[Excerpts from a dataset]
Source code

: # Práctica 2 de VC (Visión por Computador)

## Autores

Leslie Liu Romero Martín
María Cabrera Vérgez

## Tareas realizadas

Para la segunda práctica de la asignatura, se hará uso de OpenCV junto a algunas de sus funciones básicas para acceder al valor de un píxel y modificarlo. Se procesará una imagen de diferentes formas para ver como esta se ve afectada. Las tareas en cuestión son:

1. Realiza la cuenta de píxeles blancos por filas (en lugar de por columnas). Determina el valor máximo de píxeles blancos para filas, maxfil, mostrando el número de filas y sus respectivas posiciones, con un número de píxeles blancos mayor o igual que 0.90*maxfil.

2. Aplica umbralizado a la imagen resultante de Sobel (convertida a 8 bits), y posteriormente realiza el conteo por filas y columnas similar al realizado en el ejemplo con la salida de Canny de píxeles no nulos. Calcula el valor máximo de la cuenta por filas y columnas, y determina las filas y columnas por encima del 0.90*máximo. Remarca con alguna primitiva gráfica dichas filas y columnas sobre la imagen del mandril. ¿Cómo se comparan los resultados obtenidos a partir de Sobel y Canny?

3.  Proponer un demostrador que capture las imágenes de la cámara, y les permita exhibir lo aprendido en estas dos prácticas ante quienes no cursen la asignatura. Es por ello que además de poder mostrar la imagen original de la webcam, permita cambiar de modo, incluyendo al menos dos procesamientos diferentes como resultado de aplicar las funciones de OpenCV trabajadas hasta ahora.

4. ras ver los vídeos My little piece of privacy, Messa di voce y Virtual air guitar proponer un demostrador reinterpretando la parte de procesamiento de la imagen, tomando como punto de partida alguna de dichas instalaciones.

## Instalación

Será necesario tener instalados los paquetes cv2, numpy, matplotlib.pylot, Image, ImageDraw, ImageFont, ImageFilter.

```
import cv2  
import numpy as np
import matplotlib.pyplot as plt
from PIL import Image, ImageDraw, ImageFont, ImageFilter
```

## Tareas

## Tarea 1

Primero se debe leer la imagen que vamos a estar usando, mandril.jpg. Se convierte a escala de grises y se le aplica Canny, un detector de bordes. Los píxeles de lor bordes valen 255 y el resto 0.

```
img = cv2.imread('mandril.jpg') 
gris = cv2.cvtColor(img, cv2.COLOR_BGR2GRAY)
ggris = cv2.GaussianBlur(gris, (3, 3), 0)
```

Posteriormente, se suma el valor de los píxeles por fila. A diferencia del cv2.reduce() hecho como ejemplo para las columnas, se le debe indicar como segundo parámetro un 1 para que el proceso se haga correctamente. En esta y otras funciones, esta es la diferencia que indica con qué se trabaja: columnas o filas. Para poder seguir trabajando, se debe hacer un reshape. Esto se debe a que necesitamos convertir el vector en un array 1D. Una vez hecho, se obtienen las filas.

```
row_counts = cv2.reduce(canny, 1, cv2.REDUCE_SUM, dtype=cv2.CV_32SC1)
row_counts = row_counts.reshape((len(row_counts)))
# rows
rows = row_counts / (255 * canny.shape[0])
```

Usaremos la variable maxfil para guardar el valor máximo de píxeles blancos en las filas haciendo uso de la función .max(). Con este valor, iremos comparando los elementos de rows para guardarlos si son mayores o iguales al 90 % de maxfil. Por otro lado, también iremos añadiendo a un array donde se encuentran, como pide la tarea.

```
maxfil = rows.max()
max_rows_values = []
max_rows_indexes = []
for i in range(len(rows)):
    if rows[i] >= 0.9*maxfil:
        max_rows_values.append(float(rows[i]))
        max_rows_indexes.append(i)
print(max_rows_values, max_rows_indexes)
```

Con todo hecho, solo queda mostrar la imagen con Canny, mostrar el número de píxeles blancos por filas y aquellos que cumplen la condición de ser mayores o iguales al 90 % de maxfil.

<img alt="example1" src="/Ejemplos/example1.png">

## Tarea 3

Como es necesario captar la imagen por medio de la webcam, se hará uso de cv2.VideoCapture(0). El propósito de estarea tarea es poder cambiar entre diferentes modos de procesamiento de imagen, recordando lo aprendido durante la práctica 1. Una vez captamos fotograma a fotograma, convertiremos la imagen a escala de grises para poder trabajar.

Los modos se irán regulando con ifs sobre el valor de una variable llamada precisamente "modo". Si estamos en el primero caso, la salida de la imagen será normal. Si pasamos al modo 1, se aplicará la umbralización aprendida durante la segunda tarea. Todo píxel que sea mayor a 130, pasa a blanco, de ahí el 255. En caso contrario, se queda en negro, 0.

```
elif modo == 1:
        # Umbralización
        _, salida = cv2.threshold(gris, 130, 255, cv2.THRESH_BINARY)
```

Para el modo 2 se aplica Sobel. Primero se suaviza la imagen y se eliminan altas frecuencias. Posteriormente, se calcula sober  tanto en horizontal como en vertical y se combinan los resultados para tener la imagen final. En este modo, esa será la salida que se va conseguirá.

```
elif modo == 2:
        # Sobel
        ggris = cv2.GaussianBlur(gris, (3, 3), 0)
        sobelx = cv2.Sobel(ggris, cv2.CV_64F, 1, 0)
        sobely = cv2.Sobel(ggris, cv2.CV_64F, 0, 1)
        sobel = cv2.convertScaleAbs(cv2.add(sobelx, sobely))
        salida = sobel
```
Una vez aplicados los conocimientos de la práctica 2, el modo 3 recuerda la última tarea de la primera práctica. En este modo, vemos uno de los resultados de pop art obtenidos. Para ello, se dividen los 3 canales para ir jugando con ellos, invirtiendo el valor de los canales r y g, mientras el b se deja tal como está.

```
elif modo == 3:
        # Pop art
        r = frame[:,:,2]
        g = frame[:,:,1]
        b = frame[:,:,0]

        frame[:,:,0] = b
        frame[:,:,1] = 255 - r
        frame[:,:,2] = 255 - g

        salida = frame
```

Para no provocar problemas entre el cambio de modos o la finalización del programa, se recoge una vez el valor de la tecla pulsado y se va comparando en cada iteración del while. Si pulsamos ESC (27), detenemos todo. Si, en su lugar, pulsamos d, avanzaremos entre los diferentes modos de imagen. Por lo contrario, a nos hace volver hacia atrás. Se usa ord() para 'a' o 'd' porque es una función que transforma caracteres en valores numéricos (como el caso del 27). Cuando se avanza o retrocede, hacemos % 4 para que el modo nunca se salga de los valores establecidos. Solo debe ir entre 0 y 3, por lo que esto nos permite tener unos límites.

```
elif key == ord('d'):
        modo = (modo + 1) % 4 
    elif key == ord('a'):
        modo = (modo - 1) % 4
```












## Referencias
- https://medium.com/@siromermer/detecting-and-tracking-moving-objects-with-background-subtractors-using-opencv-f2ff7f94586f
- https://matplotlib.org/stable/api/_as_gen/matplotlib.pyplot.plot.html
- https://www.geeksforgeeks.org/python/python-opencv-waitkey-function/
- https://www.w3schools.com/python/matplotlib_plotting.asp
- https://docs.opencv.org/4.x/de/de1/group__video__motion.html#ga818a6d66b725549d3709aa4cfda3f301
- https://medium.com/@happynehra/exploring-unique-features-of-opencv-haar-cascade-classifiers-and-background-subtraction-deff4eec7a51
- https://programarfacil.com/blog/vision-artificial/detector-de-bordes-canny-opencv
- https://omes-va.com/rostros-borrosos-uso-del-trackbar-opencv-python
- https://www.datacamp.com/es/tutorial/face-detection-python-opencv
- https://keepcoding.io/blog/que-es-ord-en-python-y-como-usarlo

**Action item**
Only a number is expected in response: how many lines of the records above include the word "aprendido".

**Finished exercise**
2